KaleidoCare wants to help people through medical dilemmas
4/4/2017

KaleidoCare, a health care consulting firm, is trying to ease the burden on people experiencing confusing and complicated medical problems.

CEO and founder Bridget Krueger says her company assists those who “slip through the cracks” of the system, who need someone in their corner to help obtain the services or information they need.

“We represent, and act, on patients’ and families’ best interests in any medical or health care situation,” she said at a recent meeting of the national entrepreneurship group 1 Million Cups.

The Middleton-based company has been actively taking clients for a year now, and is looking to expand its two-person team. While Krueger and her business partner Debby Deutsch have been adequately filling demand so far, they say that’s changing as the company gets more attention and inquiries.

Krueger and Deutsch want to recruit people who have been trained through a patient advocacy graduate program like the UW-Madison Center for Patient Partnerships.

They say this unique program, one of only four patient advocacy graduate programs in the United States, gives students an excellent educational base in law, medicine, and social work, as well as how they all fit together in the world of patient advocacy.

“We’re interested in attracting some of these grads; they receive excellent training,” Deutsch said.

Dataset entries:
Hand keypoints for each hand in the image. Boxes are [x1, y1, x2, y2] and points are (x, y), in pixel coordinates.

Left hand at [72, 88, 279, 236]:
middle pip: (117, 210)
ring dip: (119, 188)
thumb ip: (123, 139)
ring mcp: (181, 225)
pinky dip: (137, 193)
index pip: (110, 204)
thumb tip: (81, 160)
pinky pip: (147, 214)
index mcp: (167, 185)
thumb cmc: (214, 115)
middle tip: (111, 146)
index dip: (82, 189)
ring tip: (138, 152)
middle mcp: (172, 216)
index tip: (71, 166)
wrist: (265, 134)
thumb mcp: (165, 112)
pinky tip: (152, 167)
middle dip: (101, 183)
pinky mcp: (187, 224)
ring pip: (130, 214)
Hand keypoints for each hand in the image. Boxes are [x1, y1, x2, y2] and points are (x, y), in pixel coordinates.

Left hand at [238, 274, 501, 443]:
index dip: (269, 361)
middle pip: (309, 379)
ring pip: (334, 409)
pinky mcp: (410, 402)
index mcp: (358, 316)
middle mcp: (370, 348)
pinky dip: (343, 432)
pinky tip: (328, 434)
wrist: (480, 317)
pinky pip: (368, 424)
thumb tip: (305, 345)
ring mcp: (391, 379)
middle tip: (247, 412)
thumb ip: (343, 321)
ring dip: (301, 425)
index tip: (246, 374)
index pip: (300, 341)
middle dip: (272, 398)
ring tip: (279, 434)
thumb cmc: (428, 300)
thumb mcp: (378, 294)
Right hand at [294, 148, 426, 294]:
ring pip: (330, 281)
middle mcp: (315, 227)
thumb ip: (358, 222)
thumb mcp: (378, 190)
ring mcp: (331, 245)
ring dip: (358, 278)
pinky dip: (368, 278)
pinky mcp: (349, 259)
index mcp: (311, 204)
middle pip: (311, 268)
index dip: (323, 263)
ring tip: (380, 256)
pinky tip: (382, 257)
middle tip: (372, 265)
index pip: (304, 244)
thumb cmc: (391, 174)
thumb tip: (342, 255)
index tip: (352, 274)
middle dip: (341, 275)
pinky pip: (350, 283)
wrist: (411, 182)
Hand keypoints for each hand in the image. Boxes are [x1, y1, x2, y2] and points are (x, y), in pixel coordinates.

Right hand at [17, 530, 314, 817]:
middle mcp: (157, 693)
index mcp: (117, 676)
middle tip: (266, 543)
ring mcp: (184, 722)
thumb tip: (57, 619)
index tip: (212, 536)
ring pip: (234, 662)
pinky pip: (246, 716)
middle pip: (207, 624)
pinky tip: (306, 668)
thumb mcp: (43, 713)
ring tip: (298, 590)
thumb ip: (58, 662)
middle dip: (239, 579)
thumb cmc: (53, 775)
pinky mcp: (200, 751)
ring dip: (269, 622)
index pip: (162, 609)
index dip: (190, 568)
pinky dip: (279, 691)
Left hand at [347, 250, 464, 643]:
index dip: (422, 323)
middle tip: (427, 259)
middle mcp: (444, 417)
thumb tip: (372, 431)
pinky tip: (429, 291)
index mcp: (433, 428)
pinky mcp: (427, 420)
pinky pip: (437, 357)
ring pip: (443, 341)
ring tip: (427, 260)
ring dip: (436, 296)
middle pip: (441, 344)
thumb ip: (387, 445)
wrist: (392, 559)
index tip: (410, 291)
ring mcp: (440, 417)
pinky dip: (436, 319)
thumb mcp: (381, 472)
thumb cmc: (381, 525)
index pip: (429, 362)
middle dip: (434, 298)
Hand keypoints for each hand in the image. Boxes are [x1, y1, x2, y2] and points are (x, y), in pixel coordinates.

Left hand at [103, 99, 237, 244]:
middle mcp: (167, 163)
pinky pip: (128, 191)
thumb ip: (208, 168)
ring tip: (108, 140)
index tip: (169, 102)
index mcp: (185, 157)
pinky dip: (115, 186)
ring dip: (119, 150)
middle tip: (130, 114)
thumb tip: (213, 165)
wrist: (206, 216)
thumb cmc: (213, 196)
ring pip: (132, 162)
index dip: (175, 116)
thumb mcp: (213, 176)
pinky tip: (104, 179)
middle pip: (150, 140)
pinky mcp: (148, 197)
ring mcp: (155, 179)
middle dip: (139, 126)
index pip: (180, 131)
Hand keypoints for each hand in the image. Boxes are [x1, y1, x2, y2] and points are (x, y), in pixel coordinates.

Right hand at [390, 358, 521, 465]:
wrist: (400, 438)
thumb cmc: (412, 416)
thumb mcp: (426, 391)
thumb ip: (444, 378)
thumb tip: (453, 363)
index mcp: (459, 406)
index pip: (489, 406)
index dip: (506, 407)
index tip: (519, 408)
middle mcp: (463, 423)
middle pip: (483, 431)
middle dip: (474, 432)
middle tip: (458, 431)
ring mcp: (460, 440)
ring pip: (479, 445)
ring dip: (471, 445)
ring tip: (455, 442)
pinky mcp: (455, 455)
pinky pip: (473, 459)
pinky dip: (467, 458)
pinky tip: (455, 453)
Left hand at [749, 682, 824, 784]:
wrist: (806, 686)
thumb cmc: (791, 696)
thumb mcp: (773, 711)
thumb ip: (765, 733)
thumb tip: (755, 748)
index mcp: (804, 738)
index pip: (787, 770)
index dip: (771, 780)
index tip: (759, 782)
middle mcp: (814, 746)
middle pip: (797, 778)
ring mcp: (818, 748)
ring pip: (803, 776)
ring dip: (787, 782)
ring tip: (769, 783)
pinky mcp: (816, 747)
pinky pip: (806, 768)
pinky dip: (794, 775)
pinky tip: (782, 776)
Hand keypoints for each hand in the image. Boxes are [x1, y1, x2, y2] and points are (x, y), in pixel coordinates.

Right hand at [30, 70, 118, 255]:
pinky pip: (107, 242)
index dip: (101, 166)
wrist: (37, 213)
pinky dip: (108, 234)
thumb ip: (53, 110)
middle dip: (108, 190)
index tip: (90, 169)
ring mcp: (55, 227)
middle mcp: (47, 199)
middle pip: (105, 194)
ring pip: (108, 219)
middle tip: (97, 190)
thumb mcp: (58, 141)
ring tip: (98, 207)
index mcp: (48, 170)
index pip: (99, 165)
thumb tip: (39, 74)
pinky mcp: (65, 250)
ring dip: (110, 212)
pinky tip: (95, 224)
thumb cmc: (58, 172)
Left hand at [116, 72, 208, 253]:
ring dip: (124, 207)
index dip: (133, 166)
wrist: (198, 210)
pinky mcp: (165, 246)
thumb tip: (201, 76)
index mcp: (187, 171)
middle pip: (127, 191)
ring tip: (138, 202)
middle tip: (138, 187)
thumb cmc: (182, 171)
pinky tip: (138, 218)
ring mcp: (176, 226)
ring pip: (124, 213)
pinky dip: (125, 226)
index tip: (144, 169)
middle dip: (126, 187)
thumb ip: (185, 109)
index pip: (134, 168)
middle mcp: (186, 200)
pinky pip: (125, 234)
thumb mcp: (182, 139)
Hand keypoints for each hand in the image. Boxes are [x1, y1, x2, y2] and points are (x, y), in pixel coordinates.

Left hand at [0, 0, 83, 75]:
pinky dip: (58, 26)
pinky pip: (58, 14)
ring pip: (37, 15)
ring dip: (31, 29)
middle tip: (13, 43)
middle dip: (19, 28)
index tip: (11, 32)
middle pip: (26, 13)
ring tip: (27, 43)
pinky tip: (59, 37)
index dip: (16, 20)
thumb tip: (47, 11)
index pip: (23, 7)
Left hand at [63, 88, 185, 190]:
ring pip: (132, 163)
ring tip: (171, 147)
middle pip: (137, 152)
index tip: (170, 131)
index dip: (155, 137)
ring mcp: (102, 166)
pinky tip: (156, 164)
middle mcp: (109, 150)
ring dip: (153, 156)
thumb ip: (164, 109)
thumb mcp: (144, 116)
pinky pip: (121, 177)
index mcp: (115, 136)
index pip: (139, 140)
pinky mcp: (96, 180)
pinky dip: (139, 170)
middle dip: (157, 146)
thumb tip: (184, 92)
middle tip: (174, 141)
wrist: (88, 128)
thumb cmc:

Work order:
Can you continue the article about KaleidoCare from where it stops? The lines after the article aren't needed for this.

Exercise answer:
Advocates working for KaleidoCare would most likely operate as independent contractors, Krueger said, though the duo is “still figuring out that model of what works for people.”

She added that many people who go through the program are retired social workers, or just people for whom helping others is a passion.

For some, the job might be full-time; for others, part-time might best suit their needs. Krueger says folks can get “burned out” in this demanding job, so she wants it to be flexible.

The company has five active clients spread throughout Wisconsin, Minnesota, Iowa and Arizona. Krueger says each client takes between five and 10 hours a week, so bringing in extra help will be a necessity to deal with increasing demand.

“We are working on behalf of the patient and they sense that,” Deutsch said. “We’re not part of the health system; we are truly working with patients and hopefully teaching them something along the way.”